The Sixth Amendment was ratified in 1789. The provision that gives rise to the section of the Miranda warnings advising someone under arrest of his right to an attorney is as follows:
“In all criminal prosecutions, the accused shall enjoy the right to … have the Assistance of Counsel for his defence.”
For 143 years that was generally understood to allow a defendant to employ a lawyer in his defense. The state was not required to provide counsel for an indigent defendant. There was no belief that someone was entitled to a competent lawyer. In 1932, the understanding of that Sixth Amendment provision began an evolution that would go in those directions, leading to the right to an attorney being included in the Miranda Warnings.
The Scottsboro Boys and the Sixth Amendment
In 1932, the Supreme Court decided the case of Powell v. Alabama. It was the case of the “Scottsboro Boys”. A group of nine young black men were accused of raping two young white women in March, 1931. The accusations grew out of an altercation a group of blacks had with a group of whites, when both groups had hitched a ride on a freight train. The blacks had thrown the whites off the train, but when the train was later stopped based upon a telegraph message, nine blacks were arrested for the altercation, taken to the Scottsboro, Alabama jail and once there were identified by a white woman as having gang raped her and another.
Trials began a mere twelve days after the arrest. They had been given a 70 year old real estate attorney and an attorney from Tennessee who was not a member of the Alabama bar. The attorneys did little cross examination and offered no closing arguments. In very short order, eight were convicted of rape and sentenced to death. The ninth was a 12 year old boy whose first case ended in a mistrial. They had never been given the chance to even attempt to select counsel of their choice.
It was this case that in 1932 that began the expansion of the Sixth Amendment’s right to counsel. The Supreme Court determined that the defendants had not been provided any opportunity to obtain counsel of their choice an overturned the convictions. The lawyers had been incompetent and the defendants had not had the opportunity to seek counsel of their choice. The Sixth Amendment was combined with the Fourteenth Amendment’s Due Process Clause, and the proceedings against the Scottsboro Boys were found to be fundamentally unfair.
The Right to an Attorney in Federal Prosecutions
In 1934 two enlisted United States Marines were charged with passing four counterfeit $20 bills. In Federal Court, the Marines pleaded not guilty but told the judge they could not afford an attorney. They were tried, convicted and sentenced without a lawyer. In the case of Johnson v. Zerbst, the Supreme Court’s 1938 decision now required the appointment of counsel for defendants in Federal criminal trials, but the right to appointed counsel in state prosecutions still did not exist, absent special circumstances such as existed in the matter of the Scottsboro Boys.
Special Circumstances and Death Penalty Cases
Over time, the Supreme Court would determine that in addition to special circumstances that the states were required to appoint counsel for defendants facing the death penalty. There was not, however, the hard and fast rule that exists today requiring appointed counsel for an indigent defendant in every state prosecution.
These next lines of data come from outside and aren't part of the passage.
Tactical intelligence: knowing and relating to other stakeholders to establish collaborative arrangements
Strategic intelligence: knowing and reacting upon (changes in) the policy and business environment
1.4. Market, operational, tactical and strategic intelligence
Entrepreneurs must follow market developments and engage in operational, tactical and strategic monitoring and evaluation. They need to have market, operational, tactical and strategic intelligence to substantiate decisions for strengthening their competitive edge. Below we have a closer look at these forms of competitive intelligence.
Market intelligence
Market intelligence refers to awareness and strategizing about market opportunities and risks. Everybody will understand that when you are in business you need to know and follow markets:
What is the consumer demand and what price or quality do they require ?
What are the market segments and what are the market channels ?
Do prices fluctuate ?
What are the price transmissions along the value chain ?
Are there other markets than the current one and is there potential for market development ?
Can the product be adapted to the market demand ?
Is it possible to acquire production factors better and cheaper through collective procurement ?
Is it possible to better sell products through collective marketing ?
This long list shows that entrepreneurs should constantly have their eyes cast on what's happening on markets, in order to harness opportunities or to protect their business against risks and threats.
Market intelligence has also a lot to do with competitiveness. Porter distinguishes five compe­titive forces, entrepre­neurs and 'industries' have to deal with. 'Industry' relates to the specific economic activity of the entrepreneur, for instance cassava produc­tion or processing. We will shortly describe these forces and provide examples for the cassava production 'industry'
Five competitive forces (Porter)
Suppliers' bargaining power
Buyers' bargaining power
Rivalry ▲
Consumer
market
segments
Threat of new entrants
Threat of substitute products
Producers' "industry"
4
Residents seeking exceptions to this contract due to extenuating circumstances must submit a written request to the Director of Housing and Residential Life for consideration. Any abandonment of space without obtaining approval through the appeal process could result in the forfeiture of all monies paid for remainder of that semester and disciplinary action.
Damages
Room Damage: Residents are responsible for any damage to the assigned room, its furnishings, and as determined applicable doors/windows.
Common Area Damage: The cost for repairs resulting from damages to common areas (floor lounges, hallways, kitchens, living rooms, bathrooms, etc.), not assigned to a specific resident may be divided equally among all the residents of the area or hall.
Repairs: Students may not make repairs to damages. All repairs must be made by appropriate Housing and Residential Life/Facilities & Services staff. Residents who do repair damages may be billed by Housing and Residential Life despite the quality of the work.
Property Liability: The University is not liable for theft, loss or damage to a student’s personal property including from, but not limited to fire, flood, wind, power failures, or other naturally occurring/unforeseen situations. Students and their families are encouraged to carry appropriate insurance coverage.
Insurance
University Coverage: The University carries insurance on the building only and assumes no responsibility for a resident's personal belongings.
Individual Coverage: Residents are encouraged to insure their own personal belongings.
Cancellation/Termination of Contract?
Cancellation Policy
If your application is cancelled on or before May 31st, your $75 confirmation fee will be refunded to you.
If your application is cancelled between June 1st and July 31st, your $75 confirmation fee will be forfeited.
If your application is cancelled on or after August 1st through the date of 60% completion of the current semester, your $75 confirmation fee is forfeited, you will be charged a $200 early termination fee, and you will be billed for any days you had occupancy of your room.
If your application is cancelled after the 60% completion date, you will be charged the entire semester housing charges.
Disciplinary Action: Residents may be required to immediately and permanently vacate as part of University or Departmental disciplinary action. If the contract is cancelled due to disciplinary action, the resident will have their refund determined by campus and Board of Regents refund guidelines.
While inch by inch the circumstances and situations in which a state criminal defendant was entitled to appointed counsel had grown, it was not until 1963 that it became clear that indigent defendants were entitled to appointed counsel in all situations.
The Right to Counsel in State Prosecutions
On June 2, 1961 $5 and some beer and soda were taken from a pool Room in Florida. A 22-year-old resident who lived near the pool room, told police he had seen Clarence Gideon leave the pool hall with a bottle of wine and his pockets filled with coins, enter a cab and leave.
Gideon was charged in a Florida state court with having broken and entered a poolroom with intent to commit a misdemeanor that was a felony. Gideon appeared in court indigent and without a lawyer, and asked the court to appoint counsel for him. His request was denied. Gideon represented himself was found guilty and sentenced to five years in prison.
From the Florida State Prison, reading law in the prison library, Gideon used a pencil prison stationery to appeal to the U.S. Supreme Court. He argued that he had been denied counsel and, therefore, his Sixth Amendment rights, as applied to the states through the Fourteenth had been violated.
In 1961 the Supreme Court agreed with Mr. Gideon, and overturned his conviction. In doing so, the Court said that the Sixth Amendment right to counsel applied to all state criminal prosecutions, and that the states were obligated to appoint counsel for indigent defendants. Gideon was later retried, this time with a court appointed attorney, and a jury found him not guilty in less than an hour.
Bill of Rights to Scottsboro to Gideon
It was 31 years after the Scottsboro Boys and 174 years after the Sixth Amendment was ratified that it became clear that all criminal defendants were entitled to a lawyer, even if they couldn’t afford one, in no small part thanks to Mr. Gideon’s prison pencil and paper.